◆ Task item: Can you render the entries, starting at the very beginning and ending at the line that contains "- Control Plane component that runs" (both included), as a JSON list of strings with one string per line and blank lines left out?

◆ Data provided:
++++++++++++++++++++
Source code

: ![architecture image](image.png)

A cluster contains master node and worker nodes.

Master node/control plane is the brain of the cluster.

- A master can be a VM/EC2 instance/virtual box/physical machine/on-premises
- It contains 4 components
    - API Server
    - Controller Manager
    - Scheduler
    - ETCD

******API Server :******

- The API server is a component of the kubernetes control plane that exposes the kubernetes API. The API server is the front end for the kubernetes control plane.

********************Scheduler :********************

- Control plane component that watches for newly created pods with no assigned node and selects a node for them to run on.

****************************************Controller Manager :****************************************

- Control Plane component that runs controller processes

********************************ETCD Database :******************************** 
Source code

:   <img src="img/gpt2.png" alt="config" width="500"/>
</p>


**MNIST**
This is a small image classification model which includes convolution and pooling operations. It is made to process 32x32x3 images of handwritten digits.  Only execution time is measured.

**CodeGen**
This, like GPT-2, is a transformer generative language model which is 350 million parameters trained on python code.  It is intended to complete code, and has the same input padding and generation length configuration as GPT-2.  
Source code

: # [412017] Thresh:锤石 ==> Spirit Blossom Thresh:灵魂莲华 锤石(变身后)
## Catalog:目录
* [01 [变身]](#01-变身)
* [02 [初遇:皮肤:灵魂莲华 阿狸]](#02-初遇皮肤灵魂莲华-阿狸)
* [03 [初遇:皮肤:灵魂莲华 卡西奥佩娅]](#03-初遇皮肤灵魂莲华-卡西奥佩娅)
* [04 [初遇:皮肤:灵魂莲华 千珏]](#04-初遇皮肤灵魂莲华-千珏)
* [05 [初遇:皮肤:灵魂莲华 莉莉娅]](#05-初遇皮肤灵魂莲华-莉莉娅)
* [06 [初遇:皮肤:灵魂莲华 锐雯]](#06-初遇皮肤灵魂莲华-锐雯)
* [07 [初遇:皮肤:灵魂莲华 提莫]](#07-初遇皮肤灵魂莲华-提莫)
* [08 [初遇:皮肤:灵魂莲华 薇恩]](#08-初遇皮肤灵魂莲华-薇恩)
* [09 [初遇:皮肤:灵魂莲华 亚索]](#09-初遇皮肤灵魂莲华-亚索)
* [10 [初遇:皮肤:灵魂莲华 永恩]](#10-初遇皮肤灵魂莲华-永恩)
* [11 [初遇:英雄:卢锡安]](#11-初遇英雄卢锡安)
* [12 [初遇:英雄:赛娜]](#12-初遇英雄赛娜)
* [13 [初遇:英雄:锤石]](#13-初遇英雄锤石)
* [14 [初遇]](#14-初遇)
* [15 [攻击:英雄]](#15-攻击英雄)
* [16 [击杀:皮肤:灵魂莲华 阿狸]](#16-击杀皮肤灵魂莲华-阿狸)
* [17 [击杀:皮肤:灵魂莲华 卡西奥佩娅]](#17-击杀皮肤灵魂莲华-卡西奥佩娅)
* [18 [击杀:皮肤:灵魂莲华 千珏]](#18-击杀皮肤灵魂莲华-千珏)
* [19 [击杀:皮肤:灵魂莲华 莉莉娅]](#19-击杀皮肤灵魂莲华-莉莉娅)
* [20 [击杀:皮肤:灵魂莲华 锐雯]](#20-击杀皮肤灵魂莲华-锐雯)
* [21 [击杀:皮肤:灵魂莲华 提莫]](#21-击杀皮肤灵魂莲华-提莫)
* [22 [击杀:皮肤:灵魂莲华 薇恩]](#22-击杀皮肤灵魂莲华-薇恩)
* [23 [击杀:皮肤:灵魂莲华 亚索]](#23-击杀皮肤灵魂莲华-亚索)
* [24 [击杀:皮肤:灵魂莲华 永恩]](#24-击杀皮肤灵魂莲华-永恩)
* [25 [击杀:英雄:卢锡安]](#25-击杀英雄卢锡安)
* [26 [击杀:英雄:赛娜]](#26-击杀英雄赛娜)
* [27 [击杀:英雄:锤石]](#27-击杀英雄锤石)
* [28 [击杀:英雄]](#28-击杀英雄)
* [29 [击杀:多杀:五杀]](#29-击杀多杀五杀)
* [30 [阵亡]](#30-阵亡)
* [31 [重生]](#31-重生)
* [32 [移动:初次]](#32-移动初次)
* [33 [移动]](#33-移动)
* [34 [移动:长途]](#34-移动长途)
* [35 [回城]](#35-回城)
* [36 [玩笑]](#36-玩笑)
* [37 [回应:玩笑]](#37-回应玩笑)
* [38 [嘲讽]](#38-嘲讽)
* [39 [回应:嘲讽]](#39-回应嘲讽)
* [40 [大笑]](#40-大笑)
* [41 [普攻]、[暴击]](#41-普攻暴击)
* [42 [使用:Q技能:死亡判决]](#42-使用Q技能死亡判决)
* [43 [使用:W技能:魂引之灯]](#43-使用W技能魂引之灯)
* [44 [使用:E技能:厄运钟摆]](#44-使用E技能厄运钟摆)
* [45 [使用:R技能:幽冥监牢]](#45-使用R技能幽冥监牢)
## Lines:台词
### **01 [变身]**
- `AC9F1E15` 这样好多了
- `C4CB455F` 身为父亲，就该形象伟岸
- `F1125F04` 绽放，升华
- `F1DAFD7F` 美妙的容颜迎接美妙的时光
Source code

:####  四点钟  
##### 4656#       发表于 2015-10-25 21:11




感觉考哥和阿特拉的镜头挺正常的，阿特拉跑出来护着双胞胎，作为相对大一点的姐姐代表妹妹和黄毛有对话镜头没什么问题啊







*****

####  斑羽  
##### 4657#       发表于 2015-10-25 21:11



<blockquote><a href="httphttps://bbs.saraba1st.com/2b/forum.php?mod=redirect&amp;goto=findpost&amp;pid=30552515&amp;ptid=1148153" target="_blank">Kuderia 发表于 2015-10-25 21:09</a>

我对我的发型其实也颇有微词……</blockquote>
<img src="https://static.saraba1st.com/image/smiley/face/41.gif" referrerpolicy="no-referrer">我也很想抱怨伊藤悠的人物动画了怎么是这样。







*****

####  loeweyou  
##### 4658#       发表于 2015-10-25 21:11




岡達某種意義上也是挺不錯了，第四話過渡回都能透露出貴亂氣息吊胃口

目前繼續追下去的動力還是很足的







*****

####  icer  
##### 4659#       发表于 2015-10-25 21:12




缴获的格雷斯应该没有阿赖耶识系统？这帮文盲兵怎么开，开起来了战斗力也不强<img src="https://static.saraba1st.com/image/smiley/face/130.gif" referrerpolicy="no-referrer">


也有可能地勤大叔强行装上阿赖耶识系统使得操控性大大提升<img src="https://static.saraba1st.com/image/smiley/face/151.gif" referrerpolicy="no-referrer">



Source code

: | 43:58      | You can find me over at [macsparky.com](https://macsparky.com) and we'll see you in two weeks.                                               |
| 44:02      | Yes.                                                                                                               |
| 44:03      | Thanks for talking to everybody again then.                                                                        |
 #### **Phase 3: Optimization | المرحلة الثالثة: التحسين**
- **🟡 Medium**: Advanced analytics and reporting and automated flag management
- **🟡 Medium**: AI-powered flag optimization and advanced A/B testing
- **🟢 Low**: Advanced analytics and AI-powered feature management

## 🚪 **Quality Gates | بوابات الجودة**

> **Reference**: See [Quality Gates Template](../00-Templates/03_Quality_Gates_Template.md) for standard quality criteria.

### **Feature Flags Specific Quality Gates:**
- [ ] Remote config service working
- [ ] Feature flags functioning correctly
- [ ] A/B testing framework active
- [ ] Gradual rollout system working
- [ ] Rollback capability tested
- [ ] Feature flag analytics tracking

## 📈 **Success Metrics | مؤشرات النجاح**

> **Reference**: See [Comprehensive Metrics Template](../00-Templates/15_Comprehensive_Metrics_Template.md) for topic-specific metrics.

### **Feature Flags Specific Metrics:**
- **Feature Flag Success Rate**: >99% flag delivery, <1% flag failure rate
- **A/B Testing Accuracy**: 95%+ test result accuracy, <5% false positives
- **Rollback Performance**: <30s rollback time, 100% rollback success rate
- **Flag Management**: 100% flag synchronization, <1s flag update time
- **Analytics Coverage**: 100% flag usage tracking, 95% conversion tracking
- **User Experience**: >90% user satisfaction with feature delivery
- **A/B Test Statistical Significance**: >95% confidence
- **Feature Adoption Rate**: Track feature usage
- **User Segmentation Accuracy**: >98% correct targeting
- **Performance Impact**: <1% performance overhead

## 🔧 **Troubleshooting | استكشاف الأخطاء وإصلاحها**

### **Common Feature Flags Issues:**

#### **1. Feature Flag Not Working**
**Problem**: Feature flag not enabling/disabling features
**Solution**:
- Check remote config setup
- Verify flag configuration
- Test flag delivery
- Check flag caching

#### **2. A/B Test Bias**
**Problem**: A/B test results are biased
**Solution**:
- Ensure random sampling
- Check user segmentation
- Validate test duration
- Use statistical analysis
++++++++++++++++++++
◆ Expected output:
[
  "Source code",
  ": ![architecture image](image.png)",
  "A cluster contains master node and worker nodes.",
  "Master node/control plane is the brain of the cluster.",
  "- A master can be a VM/EC2 instance/virtual box/physical machine/on-premises",
  "- It contains 4 components",
  "    - API Server",
  "    - Controller Manager",
  "    - Scheduler",
  "    - ETCD",
  "******API Server :******",
  "- The API server is a component of the kubernetes control plane that exposes the kubernetes API. The API server is the front end for the kubernetes control plane.",
  "********************Scheduler :********************",
  "- Control plane component that watches for newly created pods with no assigned node and selects a node for them to run on.",
  "****************************************Controller Manager :****************************************",
  "- Control Plane component that runs controller processes"
]